§ **Work to complete**
- 1) Translate this sentence from the passage on Hinduism and wealth into Spanish: "Hinduism does not suggest a complete negation of life, nor does it prescribe a life of reckless enjoyment."
- 2) Please carry on the passage on Hinduism and wealth, picking up right after its final sentence.

§ **Passage to read**

<<<<

Hinduism and Wealth, or Artha
The earth that holds treasure in secret places, wealth, jewels, and gold shall she give to me; she that bestows wealth liberally, the kindly goddess, wealth shall bestow upon me. A Vedic Prayer
Wealth and Dharma in Hinduism
Hinduism does not suggest a complete negation of life, nor does it prescribe a life of reckless enjoyment. In choosing material things, enjoying worldly pleasures or pursuing liberation one should practise restraint, detachment and discretion (vivekam) or discerning intelligence (buddhi). The last one is important because it is by which we learn to discern the right from the wrong or make thoughtful decisions about how one should live or pursue material things. These principles are common to all sects and traditions of Hinduism, which regard wealth not only as the means to serve God and his creation, but also as a trap and a deluding force if it is wrongly used.

>>>>

Data entries:
<<<<

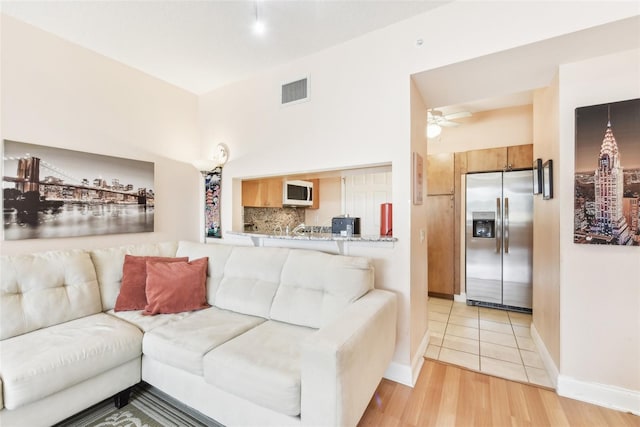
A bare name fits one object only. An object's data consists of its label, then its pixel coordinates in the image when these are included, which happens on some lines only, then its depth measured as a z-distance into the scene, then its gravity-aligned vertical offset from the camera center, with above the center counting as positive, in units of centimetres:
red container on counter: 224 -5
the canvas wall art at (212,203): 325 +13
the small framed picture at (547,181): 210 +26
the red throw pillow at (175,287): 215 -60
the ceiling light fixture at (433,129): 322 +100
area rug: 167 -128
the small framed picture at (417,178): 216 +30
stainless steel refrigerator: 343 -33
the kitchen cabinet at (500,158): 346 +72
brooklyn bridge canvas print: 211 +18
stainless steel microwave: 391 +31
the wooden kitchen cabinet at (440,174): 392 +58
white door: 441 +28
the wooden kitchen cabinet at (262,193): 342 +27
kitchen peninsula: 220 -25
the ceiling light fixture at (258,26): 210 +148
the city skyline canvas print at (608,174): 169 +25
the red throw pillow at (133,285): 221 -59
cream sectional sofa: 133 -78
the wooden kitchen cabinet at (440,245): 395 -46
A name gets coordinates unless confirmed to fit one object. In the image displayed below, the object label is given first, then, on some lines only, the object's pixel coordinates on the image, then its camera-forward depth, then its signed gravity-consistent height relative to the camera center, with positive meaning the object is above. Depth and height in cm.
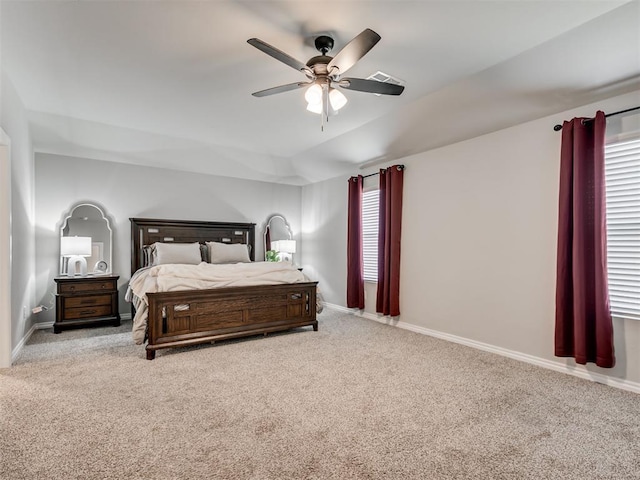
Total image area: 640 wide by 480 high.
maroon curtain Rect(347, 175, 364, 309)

>>>>
<<<<

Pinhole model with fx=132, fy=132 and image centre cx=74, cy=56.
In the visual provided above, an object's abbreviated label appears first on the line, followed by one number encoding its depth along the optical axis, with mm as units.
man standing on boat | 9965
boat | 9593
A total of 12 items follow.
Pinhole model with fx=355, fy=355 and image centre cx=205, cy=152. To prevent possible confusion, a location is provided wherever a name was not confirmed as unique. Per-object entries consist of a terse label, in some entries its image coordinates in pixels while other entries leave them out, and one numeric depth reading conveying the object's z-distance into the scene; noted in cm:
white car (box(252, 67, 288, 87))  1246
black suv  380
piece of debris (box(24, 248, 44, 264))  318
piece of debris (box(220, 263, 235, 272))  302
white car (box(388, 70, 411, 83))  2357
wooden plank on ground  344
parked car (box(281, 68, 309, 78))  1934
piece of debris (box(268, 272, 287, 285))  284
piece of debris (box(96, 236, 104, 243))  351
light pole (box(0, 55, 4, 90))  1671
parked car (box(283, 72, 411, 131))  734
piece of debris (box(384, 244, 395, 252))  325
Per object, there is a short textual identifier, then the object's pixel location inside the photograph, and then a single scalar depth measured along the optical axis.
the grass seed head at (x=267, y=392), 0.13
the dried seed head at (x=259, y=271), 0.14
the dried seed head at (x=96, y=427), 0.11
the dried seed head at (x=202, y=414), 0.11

>>>>

§ **Answer set**
- 1) El hinduismo no sugiere una negación completa de la vida, ni prescribe una vida de disfrute imprudente.

- 2)
Wealth is also viewed in Hinduism as an offering in the sacrifice of life. You are supposed to make that offering without burning your hands or incurring the displeasure of gods. In that sacrifice, God is the host (yajamana), the offering (havi and hutam) as well as the recipient of offering. You have to perform the sacrifice without claiming ownership or doership. The Bhagavadgita declares that Yoga is skillfulness in action. The skill is with regard to how you perform your actions without incurring karma, so that you can achieve liberation. It is equally true with regard to Dhana Yoga also, or the yoga of material abundance in which you skilfully use wealth to perform your duties and worship God.
Hindu scriptures clearly suggest that whatever profession you may choose you have to earn wealth by ethical means according to the principles of Dharma. The epic Mahabharata amply illustrates how wealth can delude people, and lead them astray. Dharmaraj impulsitvely gambles away his whole wealth and possessions including his wife, while Duryodhan wrongfully claims the inheritance of an empire which rightfully belongs to his cousins. Many elders side with him because they do not want to lose their power and positions. One of the passages in the epic declares an important truth about wealth that wealth earned through righteous means does not diminish or become lost, whereas wealth earned through dishonest means or with evil intentions lead to suffering and destruction.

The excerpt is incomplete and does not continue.